§ **Extrait du texte**:
Évolution continue à l’ENSBA

Par David Oggioni6 septembre 2018In Articles, 2018, Revue #19

Un siècle après Rome et Florence, Mazarin souhaite doter la France d’une Académie des Arts fondant également en 1648 une hiérarchie des genres héritée de l’antiquité, instituant les critères des commandes aux artistes.

Jusqu’à sa dissolution en 1793, l’accès à l’Académie est limité, et les œuvres sont exposées irrégulièrement, le mardi étant réservé au beau monde qui redoutait, tout en ne s’intéressant pas toujours aux œuvres, d’être mélangé aux autres visiteurs. 1

En 1816, du Louvre, l’Académie passe rive gauche, conservant jusqu’en 68, le classement en 4 beaux-arts, brisé par Malraux par suite des revendications des tracts et affiches des élèves réunis en l’Atelier Populaire quai Malaquais, clamant la fin des concours, des prix et de l’évaluation.

L’infusion fut longue : la direction actuelle de l’Ensba avait 16 ans, mais en 2017 l’école amorça pour le bicentenaire une mutation notable : l’accès à l’exposition de fin d’année n’aurait plus pour seul sésame la mention attribuée par un jury dont le président en était également le commissaire.

Le Conseil Pédagogique approuva sans réserve l’évolution de certains archaïsmes proposant un catalogue et une exposition unique, regroupant les 122 félicités et diplômés, et dans le but d’offrir aux spectateurs une photographie plus conforme de l’École dans son foisonnement et sa complexité, elle fait coïncider l’événement avec les journées portes ouvertes.

Aussi le travail collectif est-il mis à l’honneur : présenter tout le monde est plus fidèle à ce qui se fait aux Beaux-Arts, où la promo bénéficie de l’entraide dans les ateliers.

La difficulté redoutée liée à un tel challenge, se résoudra par une unité scénographique élémentaire, visuellement harmonieuse, à la déambulation agréable, rythmant le parcours par autant d’alcôves dans tous les espaces de l’école. La contrainte n’est-elle pas le sel de la création ?

L’exposition elle-même étant considérée comme un médium artistique, la production de sens surgira par une mise en relation des éléments et pratiques engendrés par chaque artiste.

Une révolution en précédant une autre, Jeune Création – avatar de Jeune Peinture, fête en mai, ça ne s’invente pas, sa 68e édition en exposant ses lauréats Cour Vitrée.

§ **Données extraites**:
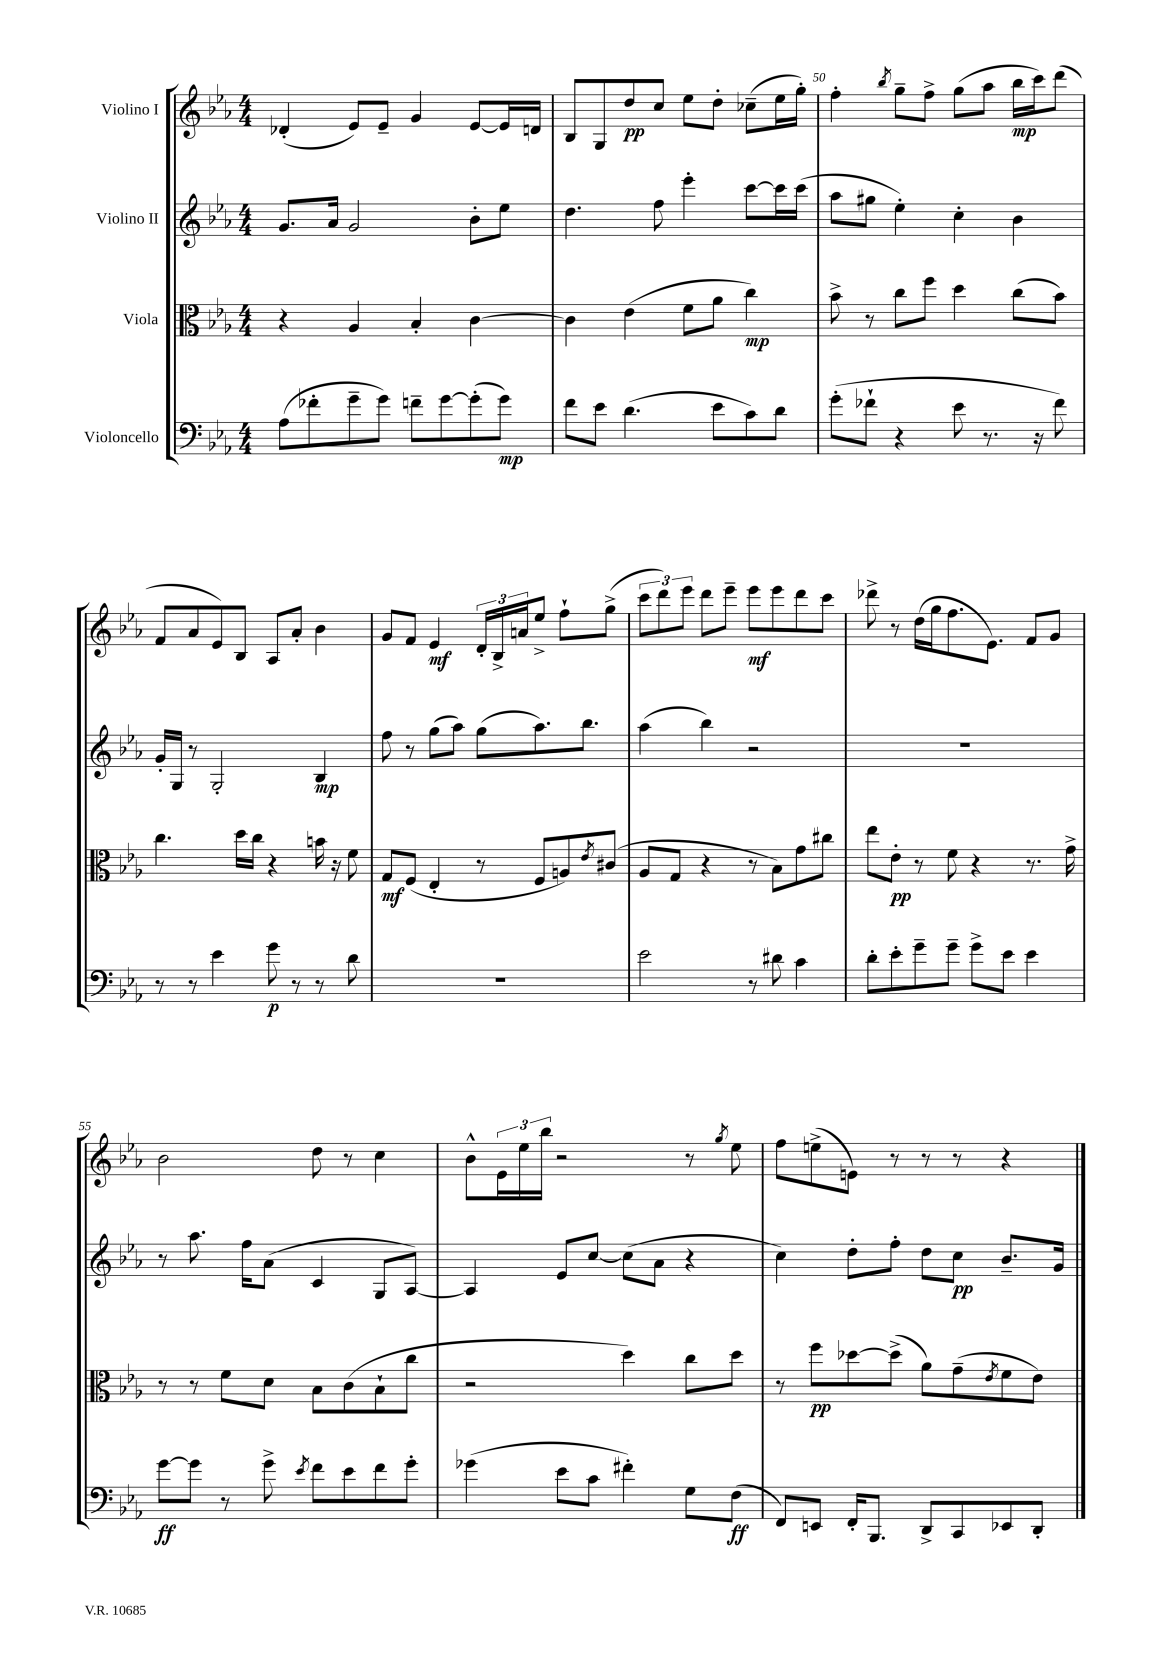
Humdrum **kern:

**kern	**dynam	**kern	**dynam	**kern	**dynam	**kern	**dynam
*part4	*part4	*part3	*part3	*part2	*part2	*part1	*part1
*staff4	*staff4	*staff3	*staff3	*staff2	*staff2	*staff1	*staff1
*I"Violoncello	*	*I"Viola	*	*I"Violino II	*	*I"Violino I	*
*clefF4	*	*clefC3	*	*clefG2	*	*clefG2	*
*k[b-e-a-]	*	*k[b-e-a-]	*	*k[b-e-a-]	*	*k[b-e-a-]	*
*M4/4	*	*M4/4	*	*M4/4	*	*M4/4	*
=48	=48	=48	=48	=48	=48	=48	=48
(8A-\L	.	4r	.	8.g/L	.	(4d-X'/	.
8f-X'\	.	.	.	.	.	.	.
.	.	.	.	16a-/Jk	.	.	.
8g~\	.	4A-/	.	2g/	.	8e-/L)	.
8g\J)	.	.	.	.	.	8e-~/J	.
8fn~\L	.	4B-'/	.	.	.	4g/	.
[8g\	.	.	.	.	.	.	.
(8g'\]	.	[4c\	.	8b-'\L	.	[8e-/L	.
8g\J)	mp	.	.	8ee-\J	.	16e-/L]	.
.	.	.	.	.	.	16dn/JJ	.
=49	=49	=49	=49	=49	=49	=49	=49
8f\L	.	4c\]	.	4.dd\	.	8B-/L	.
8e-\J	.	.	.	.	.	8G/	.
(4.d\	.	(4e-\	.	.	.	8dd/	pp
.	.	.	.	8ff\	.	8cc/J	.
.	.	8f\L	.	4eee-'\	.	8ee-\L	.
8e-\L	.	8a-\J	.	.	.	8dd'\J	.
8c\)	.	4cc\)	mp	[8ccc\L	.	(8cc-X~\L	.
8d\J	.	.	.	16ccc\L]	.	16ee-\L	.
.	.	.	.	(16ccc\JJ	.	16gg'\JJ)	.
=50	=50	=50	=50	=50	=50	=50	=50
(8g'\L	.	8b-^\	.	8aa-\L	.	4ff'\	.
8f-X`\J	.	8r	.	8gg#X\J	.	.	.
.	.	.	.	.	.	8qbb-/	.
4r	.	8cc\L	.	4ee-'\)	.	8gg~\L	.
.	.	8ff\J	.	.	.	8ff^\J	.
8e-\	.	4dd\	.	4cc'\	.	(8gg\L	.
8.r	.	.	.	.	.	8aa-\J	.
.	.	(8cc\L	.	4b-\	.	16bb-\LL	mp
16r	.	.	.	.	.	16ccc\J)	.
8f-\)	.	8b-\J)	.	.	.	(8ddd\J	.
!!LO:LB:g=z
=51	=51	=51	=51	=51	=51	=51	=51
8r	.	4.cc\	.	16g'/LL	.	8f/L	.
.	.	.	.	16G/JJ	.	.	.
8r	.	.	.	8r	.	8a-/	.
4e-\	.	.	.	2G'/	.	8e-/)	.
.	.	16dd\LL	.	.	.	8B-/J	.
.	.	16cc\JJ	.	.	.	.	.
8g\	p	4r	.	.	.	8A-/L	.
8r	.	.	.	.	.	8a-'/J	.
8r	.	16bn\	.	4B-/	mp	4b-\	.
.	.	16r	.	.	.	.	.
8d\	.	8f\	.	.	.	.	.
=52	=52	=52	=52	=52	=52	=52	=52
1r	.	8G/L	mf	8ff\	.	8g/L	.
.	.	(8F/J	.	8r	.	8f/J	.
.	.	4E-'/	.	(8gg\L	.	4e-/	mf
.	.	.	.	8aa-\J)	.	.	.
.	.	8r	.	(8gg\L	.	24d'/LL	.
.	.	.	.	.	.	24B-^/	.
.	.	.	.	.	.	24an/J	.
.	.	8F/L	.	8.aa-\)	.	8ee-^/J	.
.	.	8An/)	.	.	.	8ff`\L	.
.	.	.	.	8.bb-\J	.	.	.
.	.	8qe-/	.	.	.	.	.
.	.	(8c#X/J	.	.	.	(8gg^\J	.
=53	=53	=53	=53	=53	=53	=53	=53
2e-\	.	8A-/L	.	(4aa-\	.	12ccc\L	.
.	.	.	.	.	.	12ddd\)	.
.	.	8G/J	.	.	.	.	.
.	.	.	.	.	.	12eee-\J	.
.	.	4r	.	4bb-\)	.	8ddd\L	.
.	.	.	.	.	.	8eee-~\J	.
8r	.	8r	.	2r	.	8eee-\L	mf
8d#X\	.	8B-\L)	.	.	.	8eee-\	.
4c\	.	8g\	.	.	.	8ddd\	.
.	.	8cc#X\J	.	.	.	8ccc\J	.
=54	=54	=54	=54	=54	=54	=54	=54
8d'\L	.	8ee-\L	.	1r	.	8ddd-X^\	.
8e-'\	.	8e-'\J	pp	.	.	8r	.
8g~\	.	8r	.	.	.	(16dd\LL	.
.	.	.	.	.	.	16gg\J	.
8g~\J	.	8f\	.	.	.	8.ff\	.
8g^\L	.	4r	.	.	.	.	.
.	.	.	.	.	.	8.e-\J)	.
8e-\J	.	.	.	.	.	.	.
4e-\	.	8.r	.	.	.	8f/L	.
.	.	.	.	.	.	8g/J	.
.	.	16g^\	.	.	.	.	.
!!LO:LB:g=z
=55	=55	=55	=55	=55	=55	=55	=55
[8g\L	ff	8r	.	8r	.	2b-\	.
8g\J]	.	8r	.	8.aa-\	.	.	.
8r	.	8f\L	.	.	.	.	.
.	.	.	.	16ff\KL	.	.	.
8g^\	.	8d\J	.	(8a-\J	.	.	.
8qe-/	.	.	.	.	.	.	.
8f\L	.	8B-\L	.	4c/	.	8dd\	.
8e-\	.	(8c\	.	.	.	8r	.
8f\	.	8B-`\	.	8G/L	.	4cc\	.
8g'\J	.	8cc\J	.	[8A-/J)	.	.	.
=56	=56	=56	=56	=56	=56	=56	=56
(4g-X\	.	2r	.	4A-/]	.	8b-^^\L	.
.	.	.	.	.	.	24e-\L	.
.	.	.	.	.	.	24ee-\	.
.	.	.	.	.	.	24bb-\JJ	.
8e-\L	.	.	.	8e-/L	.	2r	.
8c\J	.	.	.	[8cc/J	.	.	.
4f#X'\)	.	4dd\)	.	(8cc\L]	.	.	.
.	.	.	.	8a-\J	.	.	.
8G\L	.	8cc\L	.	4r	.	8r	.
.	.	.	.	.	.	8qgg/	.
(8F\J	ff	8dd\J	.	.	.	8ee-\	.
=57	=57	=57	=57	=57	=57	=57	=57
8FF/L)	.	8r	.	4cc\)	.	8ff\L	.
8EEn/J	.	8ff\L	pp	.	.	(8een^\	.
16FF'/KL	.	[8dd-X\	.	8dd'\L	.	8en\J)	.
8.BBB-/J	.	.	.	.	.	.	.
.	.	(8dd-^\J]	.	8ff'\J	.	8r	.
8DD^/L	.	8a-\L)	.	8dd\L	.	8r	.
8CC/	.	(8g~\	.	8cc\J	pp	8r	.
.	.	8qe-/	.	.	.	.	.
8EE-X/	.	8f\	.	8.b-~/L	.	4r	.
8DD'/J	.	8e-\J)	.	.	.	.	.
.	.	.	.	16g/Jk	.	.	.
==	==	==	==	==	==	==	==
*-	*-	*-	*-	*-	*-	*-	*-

§ **Consigne**:
D'après l'article sur l'ENSBA, combien de félicités et diplômés l'exposition unique regroupe-t-elle ? La liste est un document à part, sans rapport avec l'article.

§ **Bonne réponse**:
122 félicités et diplômés.